Assigned task 1
In the case study about branding Knead That Dough, what share of employees feel overwhelmed or unhappy when working with data, according to the 2020 Accenture report it cites?
Assigned task 2
Carry on writing the case study about branding Knead That Dough, picking up after its last sentence.

Document segment
Start of Block

There’s a version of data analytics that looks exactly like what you’d expect. Navy blue everything. A sans-serif font chosen by committee sometime somewhere in mid-2010s. Abstract hexagons floating over a stock photo of someone staring at a screen. And somewhere in the copy, the word “leverage.”
We’ve all seen it. And we’ve all immediately forgotten it.
When Knead That Dough came to us, we made each other a quiet promise: we would not make that kind of website.
About the Client
Knead That Dough does something genuinely valuable. They take the chaotic, multi-source, Excel-and-prayer data reality of hospitality and FMCG businesses—the kind where a restaurant owner is reconciling three different reports at 11pm on a Tuesday—and turn it into a single, beautiful, always-current dashboard. Check it on your commute. Understand your business before you finish your coffee. That’s a product with a soul.
Their audience is owners and founders of small to medium-sized businesses—typically 10 to 100 people—in the UK hospitality and FMCG space. Companies that don’t have a data department. Companies that never had one. Companies that are still generating most of their reports in Excel, reconciling numbers across systems that were never designed to talk to each other, and quietly hoping nobody asks them a question that requires a figure they don’t have.
The client came with experience and real results, but without an identity. They had clients. They had a service. They just didn’t have a brand. That’s where we came in.
The Challenge
Fear is the real brief in this industry. A 2020 Accenture report on data literacy found that 74% of employees feel overwhelmed or unhappy when working with data. A third of them will actively find a workaround rather than engage with it at all. They’re not lazy, just human. And if we’re being honest, nobody has ever made data feel like something you’d want to open.

End of Block

Material provided
Start of Block

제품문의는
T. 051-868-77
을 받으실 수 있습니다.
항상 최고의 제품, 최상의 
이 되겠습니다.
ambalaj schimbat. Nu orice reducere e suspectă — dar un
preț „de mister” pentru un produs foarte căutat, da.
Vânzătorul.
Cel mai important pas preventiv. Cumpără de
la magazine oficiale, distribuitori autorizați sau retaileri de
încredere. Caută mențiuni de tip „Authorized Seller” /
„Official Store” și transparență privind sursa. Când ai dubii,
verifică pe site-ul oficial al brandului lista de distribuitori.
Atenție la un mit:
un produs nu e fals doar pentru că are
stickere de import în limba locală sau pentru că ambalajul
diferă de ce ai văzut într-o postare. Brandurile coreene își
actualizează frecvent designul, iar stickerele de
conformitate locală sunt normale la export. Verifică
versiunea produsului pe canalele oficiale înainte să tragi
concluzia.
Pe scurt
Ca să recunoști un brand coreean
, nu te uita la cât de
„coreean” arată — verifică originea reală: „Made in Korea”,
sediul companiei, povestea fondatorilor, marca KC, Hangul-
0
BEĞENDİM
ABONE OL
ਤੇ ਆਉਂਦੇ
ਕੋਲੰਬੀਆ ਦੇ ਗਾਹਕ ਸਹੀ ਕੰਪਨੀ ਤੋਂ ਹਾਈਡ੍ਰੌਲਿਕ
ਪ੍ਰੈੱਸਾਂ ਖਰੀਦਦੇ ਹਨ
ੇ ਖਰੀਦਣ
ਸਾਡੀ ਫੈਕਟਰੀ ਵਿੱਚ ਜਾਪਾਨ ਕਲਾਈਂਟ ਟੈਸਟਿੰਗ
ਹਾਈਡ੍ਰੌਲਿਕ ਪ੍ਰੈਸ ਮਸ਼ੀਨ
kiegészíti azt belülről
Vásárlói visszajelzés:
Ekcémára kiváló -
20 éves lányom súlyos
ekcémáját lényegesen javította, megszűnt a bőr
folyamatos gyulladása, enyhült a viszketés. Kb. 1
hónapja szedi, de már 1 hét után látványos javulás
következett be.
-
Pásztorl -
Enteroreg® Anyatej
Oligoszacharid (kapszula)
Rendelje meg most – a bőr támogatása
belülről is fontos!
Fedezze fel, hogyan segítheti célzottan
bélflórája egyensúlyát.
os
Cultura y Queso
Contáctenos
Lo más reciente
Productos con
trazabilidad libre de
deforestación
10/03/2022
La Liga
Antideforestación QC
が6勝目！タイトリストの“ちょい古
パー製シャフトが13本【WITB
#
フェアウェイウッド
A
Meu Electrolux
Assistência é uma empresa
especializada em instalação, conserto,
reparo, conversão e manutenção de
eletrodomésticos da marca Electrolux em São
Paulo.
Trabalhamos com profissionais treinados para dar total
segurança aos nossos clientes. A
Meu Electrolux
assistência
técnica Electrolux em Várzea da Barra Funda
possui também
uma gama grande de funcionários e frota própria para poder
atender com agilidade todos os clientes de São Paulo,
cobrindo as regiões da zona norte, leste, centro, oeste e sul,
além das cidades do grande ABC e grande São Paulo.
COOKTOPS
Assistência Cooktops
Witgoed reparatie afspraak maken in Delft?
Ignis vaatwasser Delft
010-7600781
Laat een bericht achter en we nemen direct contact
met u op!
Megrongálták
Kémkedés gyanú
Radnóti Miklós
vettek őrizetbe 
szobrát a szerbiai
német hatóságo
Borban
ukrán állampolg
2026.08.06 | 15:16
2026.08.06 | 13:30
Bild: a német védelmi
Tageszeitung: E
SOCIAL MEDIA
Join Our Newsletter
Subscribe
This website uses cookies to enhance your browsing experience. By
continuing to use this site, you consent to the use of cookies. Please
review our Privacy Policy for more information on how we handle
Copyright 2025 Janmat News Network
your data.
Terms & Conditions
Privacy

End of Block

Exercise output 1
74% of employees.

Exercise output 2
Meanwhile, the analytics market has a serious identity crisis. You’ve got enterprise BI platforms that look like software from 2015. Generic consultancies hiding behind vague language about “data-driven transformation.” And a sea of niche tools that have discovered color but haven’t quite discovered personality. Nearly nothing in the space has a custom font, a real photographic language, or a voice that sounds like it was written by an actual person.
The brief, under all of it: make data feel less like a chore and more like something you’d look forward to. Make a sophisticated service feel clear, practical, and alive.
And that’s what we did.
Strategy & Brand Positioning
The insight that changed everything came almost in passing. The client mentioned that their users check the dashboard on their morning commute. On their phones. Because it looks that good and works that simply.
That single image—a business owner on the Tube, scrolling through their numbers the way you’d scroll the news, actually engaged—became the north star.
The brand essence we landed on was three words: Joy of Data. Not a tagline, but a design directive. Every visual and communication decision filters through it. Does this make data feel like something worth engaging with? Does it give the owner a sense of control rather than overwhelm? If yes, keep it. If not, cut it.
The brand personality that emerged—cool, creative, friendly, reliable—walked a careful line. Knead That Dough needed to communicate genuine technological competence and feel like a partner rather than a vendor. Not corporate, not jargon-heavy, not patronizing. The mission, as we came to articulate it: making data sexy. Getting the job nobody wanted done—done. Creating an alluring cover for something people had decided in advance to find boring.
The brand promises clients a specific feeling: productive, in control, smart, modern. Those aren’t soft marketing words. But they’re the exact opposite of what most small business owners feel when someone starts talking about BI infrastructure.
Visual Identity System
Knead That Dough has an unusual name—three words, each carrying weight—and the logo solution came from that constraint directly. Stack them. Three rows, clean rhythm, compact geometry. From that baseline came every subsequent iteration and symbol exploration. The structure was never in question; the craft was in making it feel inevitable.
The color system moved deliberately away from the overused blues blanketing the analytics industry. The graphic language avoided the usual tech clichés—no glowing network nodes, no abstract data flows, no dashboard screenshots full of numbers that exist to perform complexity rather than communicate anything.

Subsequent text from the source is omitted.